PERKEMBANGAN
PERTANIAN
Seiring dengan melonjaknya jumlah penduduk secara cepat, baik secara international maupun secara nasional khususnya Indonesia. Maka hal ini pun akan mempengaruhi pembangunan yang terjadi dimana-mana sehingga menyebabkan timbulnya berbagai aktivitas-aktivitas manusia dalam mempertahankan hidupnya baik dalam industri kecil, menengah, dan besar yang semuanya itu dapat menyebabkan pencemaran lingkungan. Sebagai contoh, di Indonesia masa sekarang ini banyak industri kecil seperti industri tahu dan tempe yang memiliki manfaat yang besar bagi penduduk. Tetapi dibalik manfaat tersebut industri tersebut pun berpotensi sebagai pencemar pada lingkungan sekitarnya melalui limbah – limbah buangan yang dihasilkan.
Selain itu, semakin merebaknya jumlah penduduk maka ketersediaan air bersih pun susah. Maka itu, penduduk saling berlomba demi mendapatkan air bersih tersebut dengan cara memfasilitasi rumah mereka dengan sistem pengeboran air tanah dengan membuat sumur dan memanfaatkan tenaga listrik melalui mesin penyerap air tanah. Manfaat sistem sumur dan pengeboran air tanah ini tentu saja memberi manfaat yang besar bagi penduduk. Rata – rata penduduk Indonesia khususnya penduduk Babarsari, Yogyakarta memiliki masing – masing sumur bor. Selain manfaatnya yang besar bagi penduduk, ternyata dengan dilakukannya sumur bor ini juga berpotensi untuk menghasilkan logam yaitu Selenium yang mencemari air tanah dan tanah. WHO menetapkan kadar selenium pada air minum sebesar 0,01 mg/l sedangkan Peraturan Pemerintah No 20/1990 merekomendasikan kadar selenium yang diperbolehkan 0,01 mg/l. (Nda/V-1). Sehingga jika melebihi dari standar Selenium bersifat toksik pada air minum yang dikonsumsi penduduk.
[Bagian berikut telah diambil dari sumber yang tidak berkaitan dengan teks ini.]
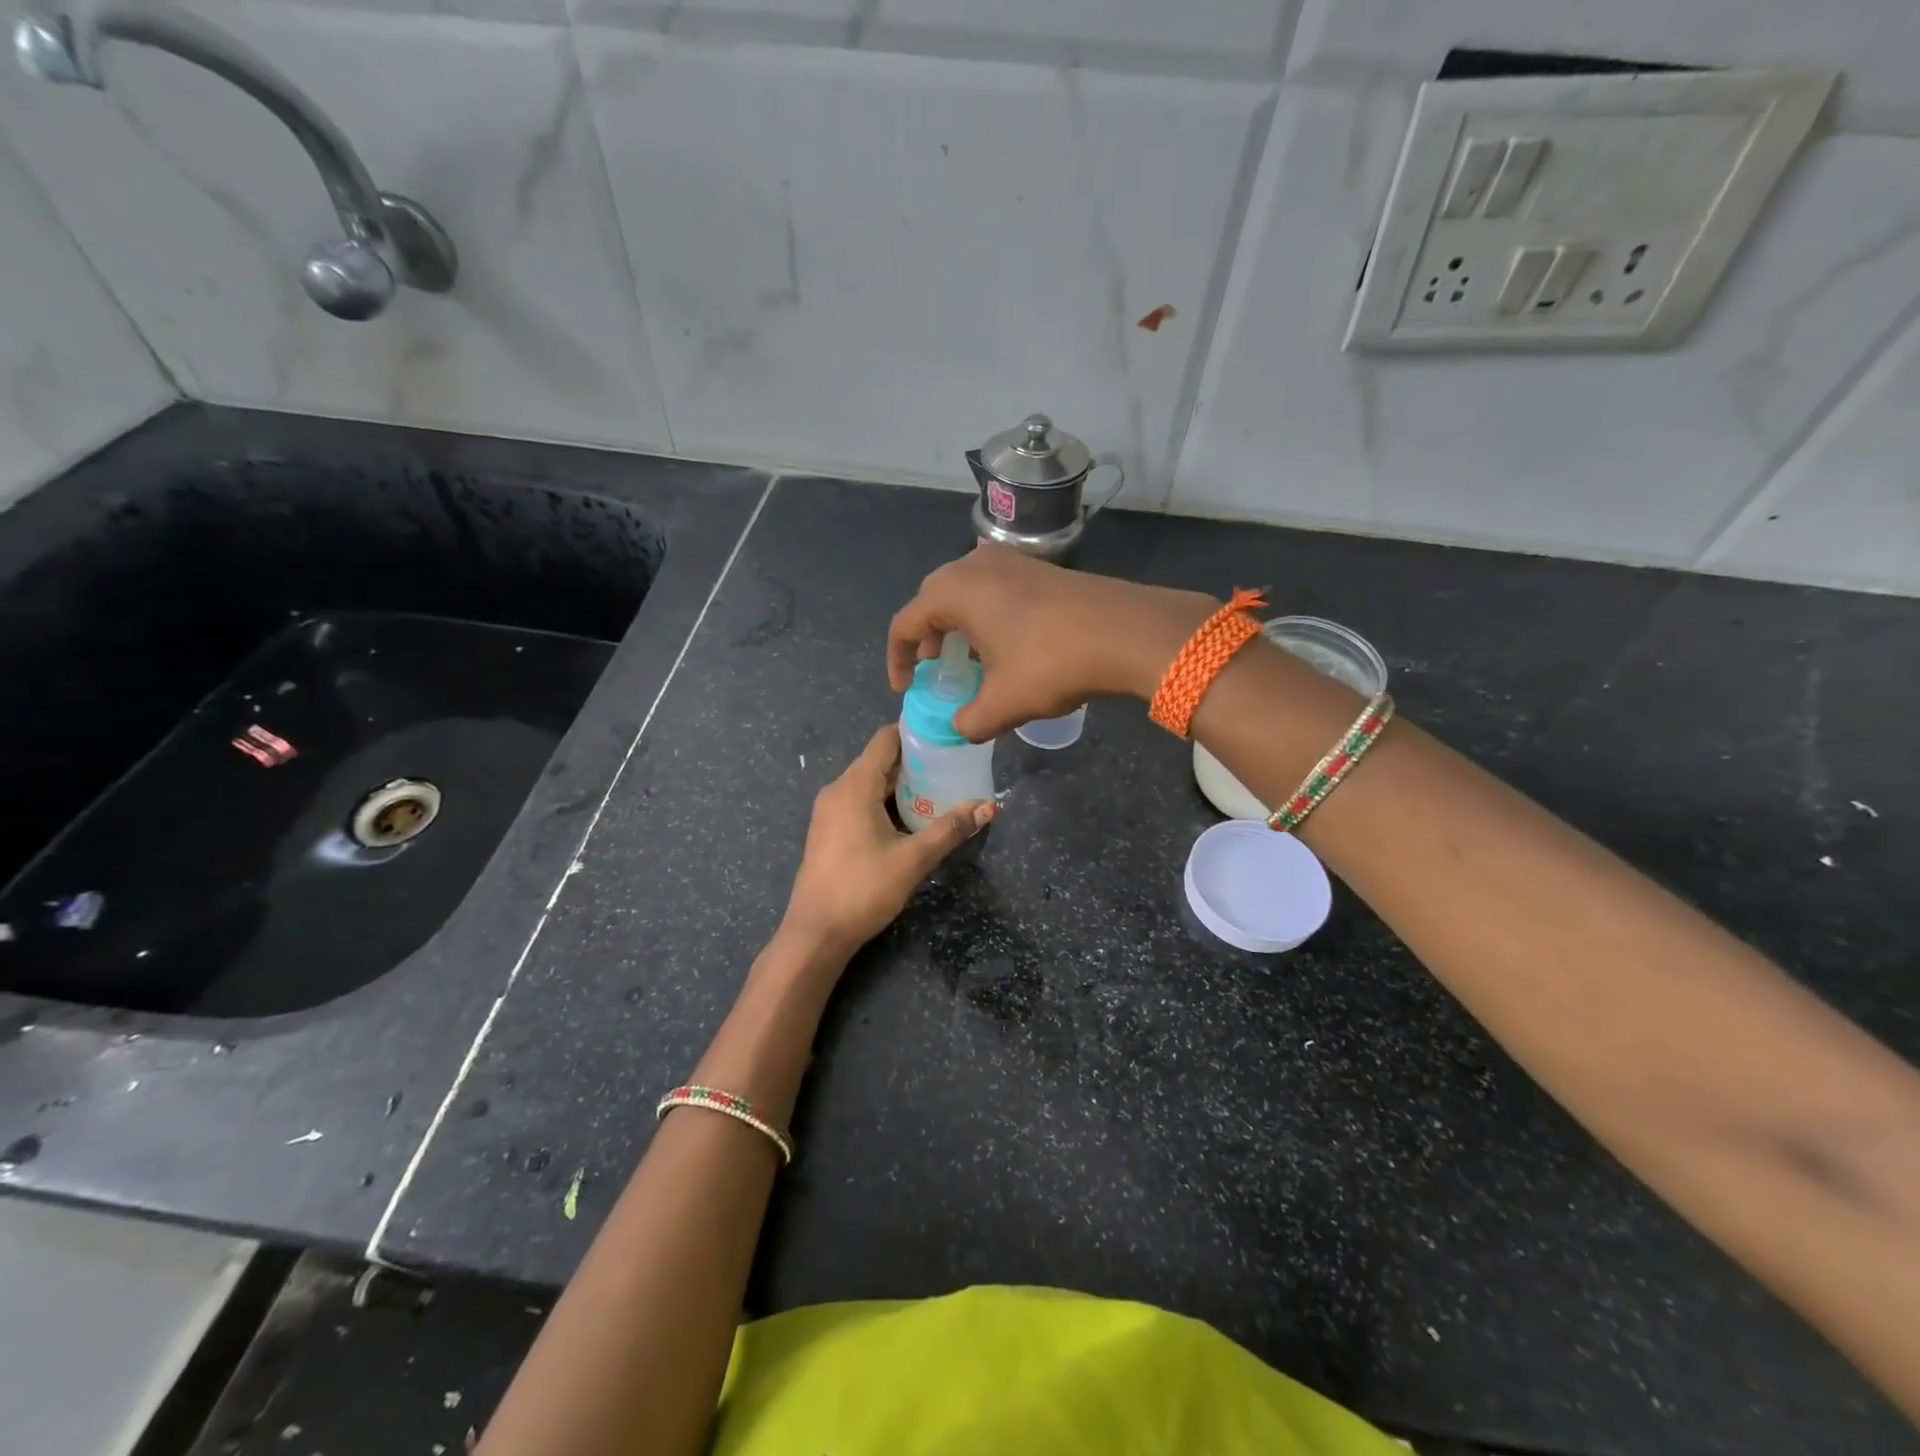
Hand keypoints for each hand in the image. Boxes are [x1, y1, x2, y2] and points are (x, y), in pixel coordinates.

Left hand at [778, 724, 993, 960]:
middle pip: (880, 761)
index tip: (948, 734)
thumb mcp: (913, 859)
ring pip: (871, 783)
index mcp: (854, 786)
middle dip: (916, 761)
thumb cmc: (863, 889)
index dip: (916, 732)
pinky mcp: (829, 830)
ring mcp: (830, 811)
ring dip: (903, 784)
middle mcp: (838, 790)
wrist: (815, 933)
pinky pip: (861, 802)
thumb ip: (950, 829)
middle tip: (955, 765)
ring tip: (941, 789)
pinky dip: (886, 802)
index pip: (886, 739)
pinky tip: (912, 818)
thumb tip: (989, 806)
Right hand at [887, 544, 1216, 741]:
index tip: (905, 688)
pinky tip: (1005, 643)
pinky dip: (986, 613)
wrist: (1126, 631)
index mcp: (954, 591)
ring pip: (966, 590)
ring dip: (957, 623)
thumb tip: (960, 728)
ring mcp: (1011, 561)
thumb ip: (969, 722)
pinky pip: (995, 588)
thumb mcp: (1002, 704)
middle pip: (932, 598)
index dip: (897, 659)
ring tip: (967, 658)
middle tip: (932, 667)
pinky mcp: (1040, 567)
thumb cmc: (1051, 663)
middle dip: (926, 635)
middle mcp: (975, 565)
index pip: (906, 622)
Unsur Selenium (Se) sangat toksik dan langsung tidak diperlukan oleh tubuh
badan. Walaupun selenium merupakan unsur mineral yang diperlukan untuk
tumbesaran dan dipercayai boleh merendahkan tahap ketoksikan bagi logam atau
unsur yang lain contohnya raksa tetapi ia juga boleh menjadi sangat toksik
dalam kuantiti yang banyak (WHO, 1990).
Tanah yang tercemar
logam perlu diremediasi. Apabila hal tersebut terus berlanjut maka yang akan
merasakan dampaknya adalah manusia itu sendiri. Maka diperlukan adanya metode
yang dapat menekan polusi lingkungan khususnya pada tanah. Salah satu metode
yang dapat digunakan adalah fitoremediasi dengan menggunakan tanaman. Konsep
pemanfaatan tumbuhan dan mikroorganisme untuk meremediasi tanah yang
terkontaminasi polutan adalah pengembangan terbaru dalam teknik pengolahan
limbah.
Fitoremediasi merupakan remediasi dengan memanfaatkan tumbuhan sebagai penyerap
polutan. Dalam kasus ini digunakan tumbuhan Brassica juncea L. Sawi termasuk tanaman sayuran yang tahan terhadap
hujan. Sehingga ia dapat ditanam di sepnjang Tahun. Keadaan tanah yang
dikehendaki adalah tanah gembur, banyak mengendung humus, dan drainase baik
dengan derajat kemasaman (pH) 6-7 (Anonim, 1992).
Dengan pemanfaatan tumbuhan sawi diharapkan dapat menyerap kandungan kadar
Selenium (Se) pada batas tertentu yangyang bersifat toksik dan didegradasi oleh
jenis tumbuhan ini sehingga kadar Selenium (Se) yang awalnya bersifat toksik
dapat berubah menjadi non-toksik. Sehingga kadar Selenium (Se) yang mencemari
tanah dan air tanah dapat kembali pada kadar tertentu yang tak bersifat toksik.